Update: I’ve posted a further discussion of Chopra’s actions here.

The Chronicle of Higher Education has its first major article up this morning on the Southwestern College faculty suspensions, and it, along with a couple other new stories, clears up some of yesterday’s unanswered questions.

None of those answers make the situation any less bizarre.

To recap: last Thursday a few hundred students and faculty carried out a peaceful protest against budget cuts at SWC, a southern California community college. That night four professors, including the president of the SWC faculty union, were suspended from their positions and barred from campus. The next morning the college’s president and HR director both left on extended vacations, leaving a low-level administrator behind to insist that the suspensions were “unrelated to the student rally.”

That’s what I had gleaned last night. Here’s what I’ve learned this morning…

The claim that the suspensions had nothing to do with “the student rally” can most charitably be described as deceptive. Yesterday the university clarified its previous statement, declaring that the suspensions came about because of an incident that took place during the protest, but after the officially sanctioned rally had formally ended.

SWC, like far too many American colleges, has a designated “free speech zone” in an isolated corner of the campus, and permission for the rally was limited to that area. At the end of the rally, however, a group of students and faculty marched on the offices of college president Raj K. Chopra, where they were stopped by a line of campus police officers.

SWC campus police chief Brent Chartier told the Chronicle that some of the protesters engaged in “illegal activity” at that point, that the incident is currently under investigation, and that criminal charges against protesters are under consideration. In a letter to the campus community yesterday, the president of SWC’s college district board said that “no formal charges or allegations” had yet “been made against any college faculty member or employee.”

Suspended prof Philip Lopez, the president of the faculty union at SWC, reacted with disbelief to the new statements. “If there are no charges,” he asked, “why were we placed on leave? Rumor? Reputation? Union-busting? Poor personal hygiene?”

It should be noted, by the way, that Thursday’s rally was not just a generic response statewide budget cuts. It was a protest against specific policies and tactics of Chopra’s, most notably a plan to balance SWC’s budget by cutting the number of classes the college offers each semester by 25%.

President Chopra has long been a controversial figure at SWC, and was the subject of a no-confidence vote by the campus chapter of CSEA, the faculty union, in May of this year. In that resolution, the CSEA chapter declared that a campus reorganization plan undertaken by Chopra had been conducted “with a complete lack of regard for Southwestern College’sstanding commitment to its own Shared Governance Guidelines.” As noted above and in yesterday’s post, the current president of CSEA’s SWC chapter, and one of the chapter’s former presidents, were among the four professors suspended on Thursday.

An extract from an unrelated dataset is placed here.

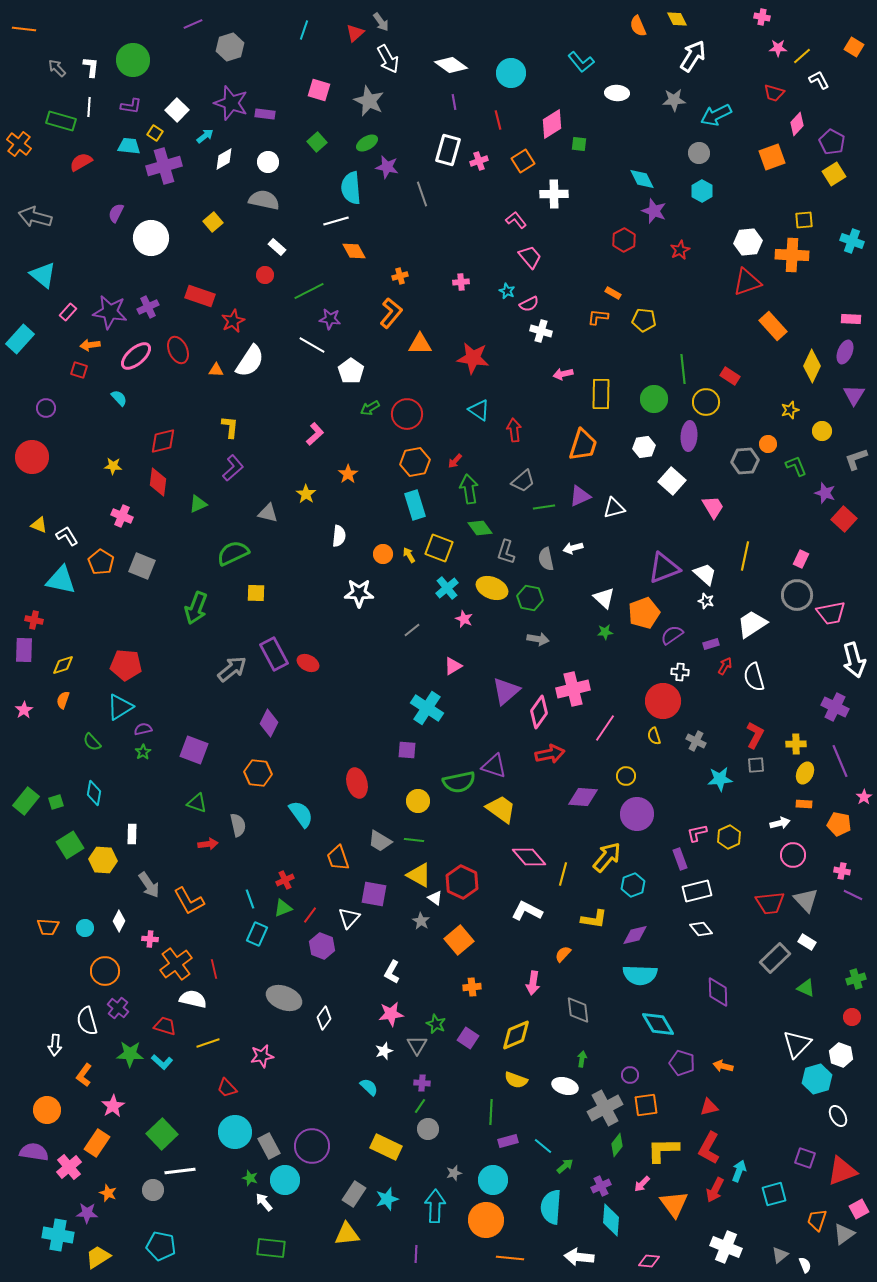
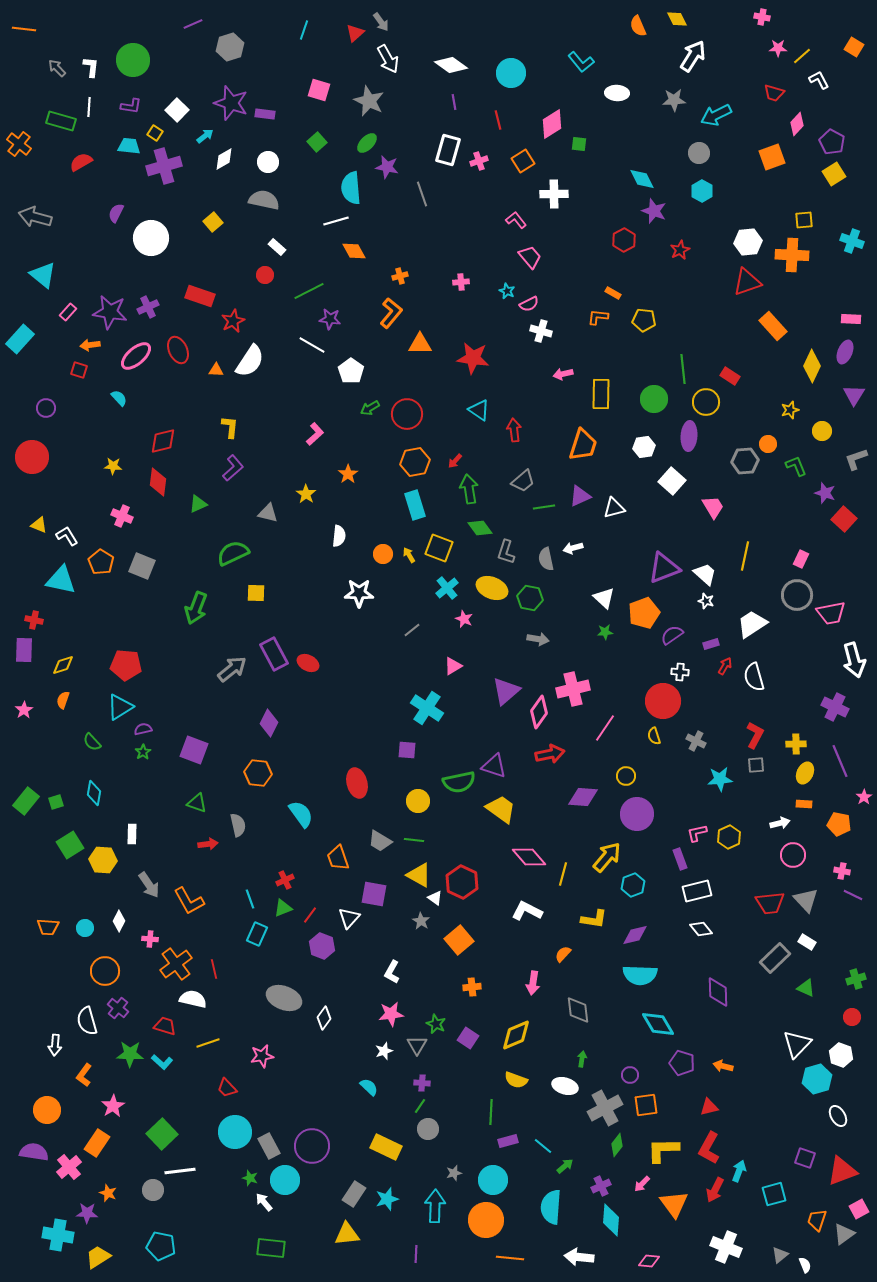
green ellipse at (367, 143): rotated 15 degrees counterclockwise
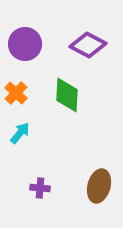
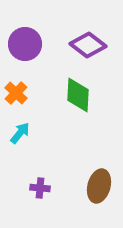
purple diamond: rotated 9 degrees clockwise
green diamond: moved 11 px right
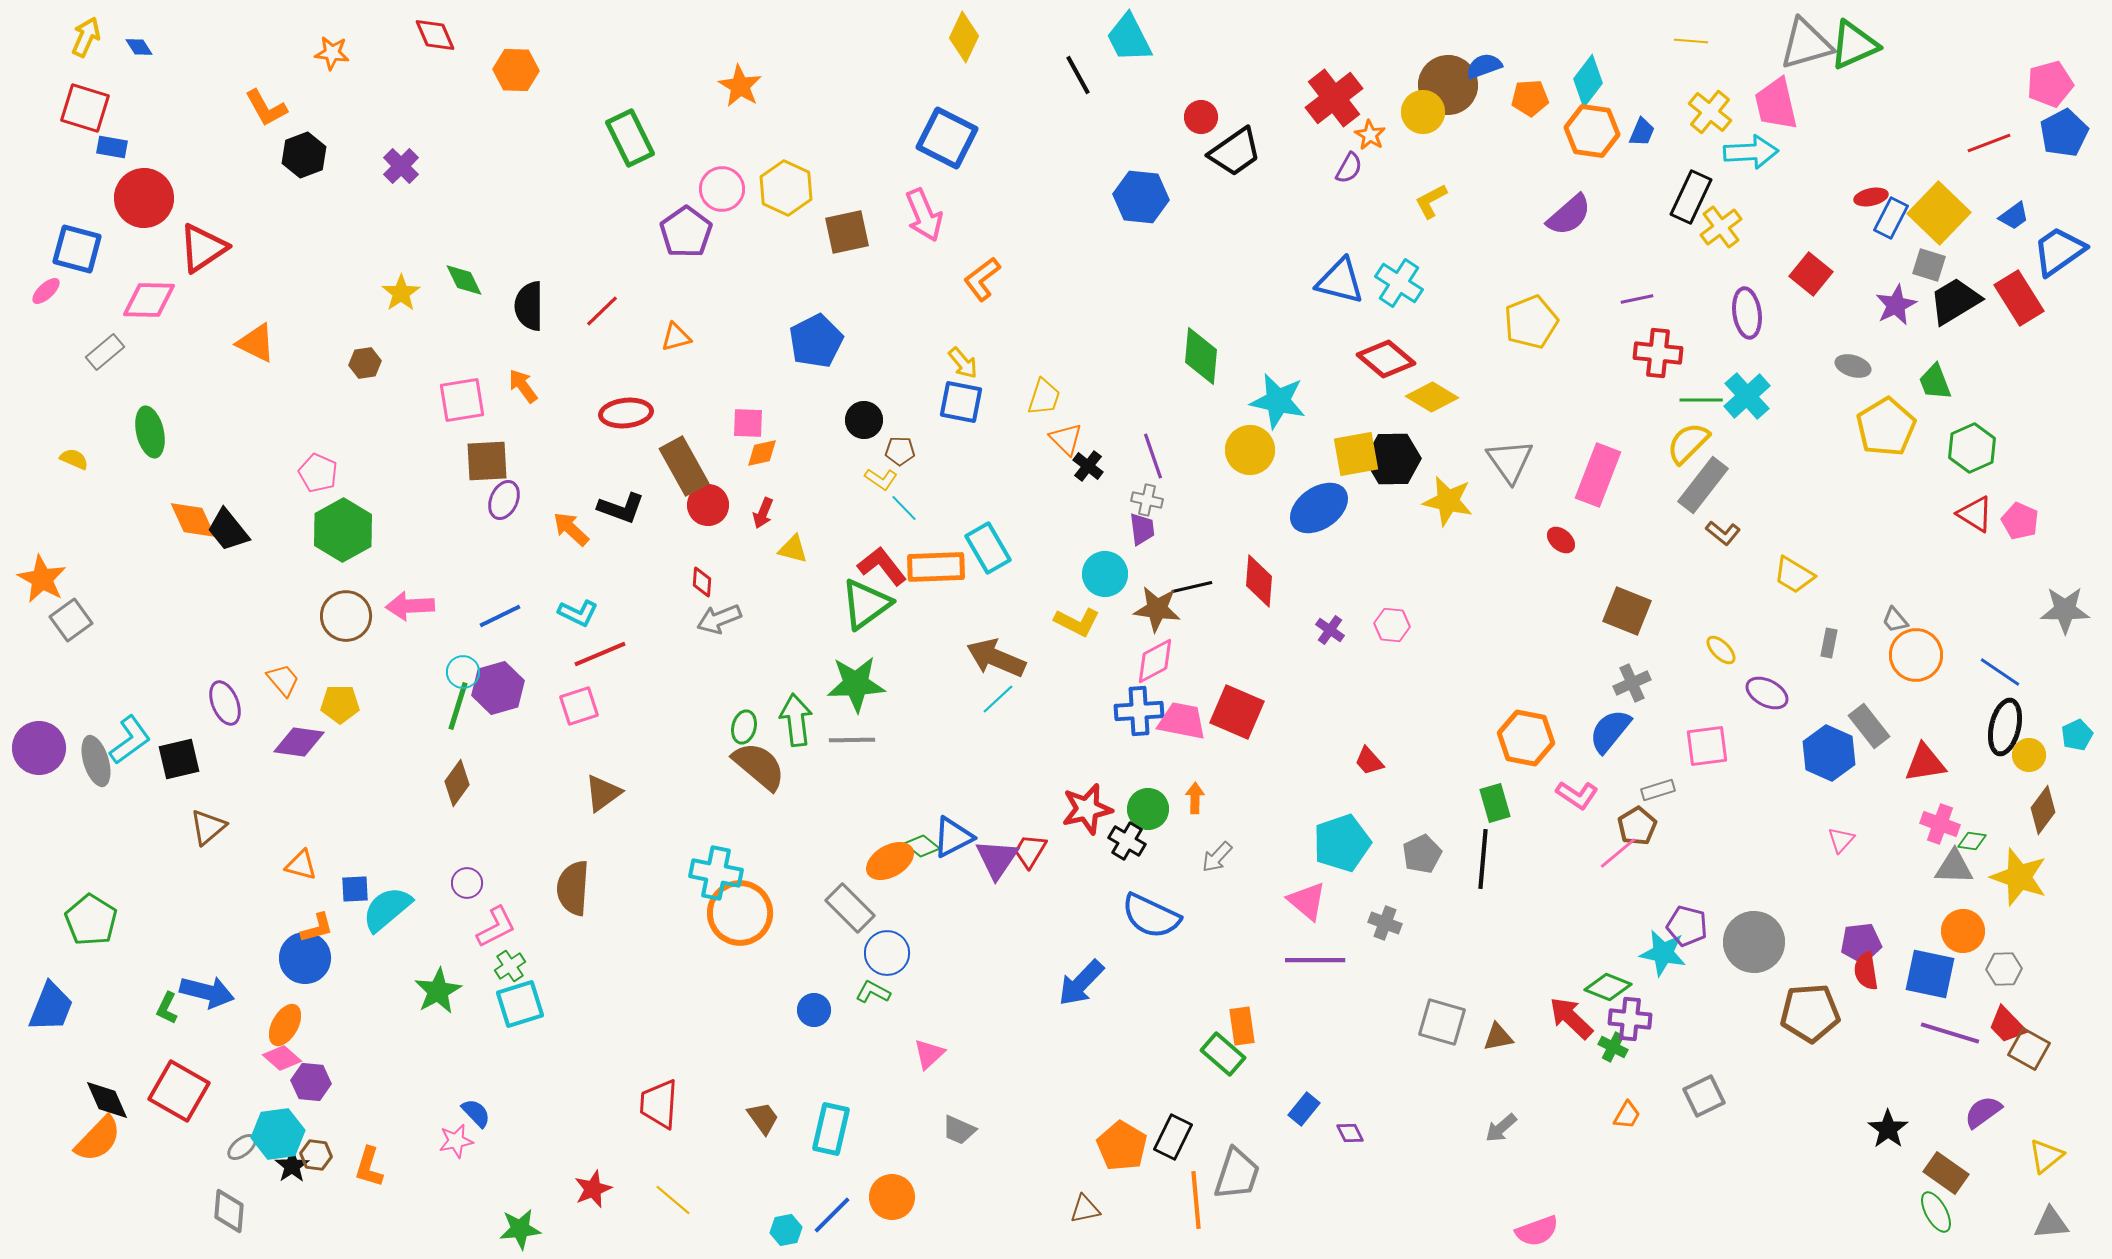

One last bit of background: The section of the California state code that allowed Chopra to kick the faculty members off campus empowers him to bar an individual from campus grounds “whenever there is reasonable cause to believe that such person has willfully disrupted the orderly operation of such campus.” It allows him to ban such an individual for no more than fourteen days, and requires that he hold a hearing on such a ban within seven days of receiving a request for one from a banned individual. If any of the three suspended faculty return to the campus before their suspensions are lifted, they are liable to arrest on misdemeanor charges that carry a maximum penalty of six months in jail.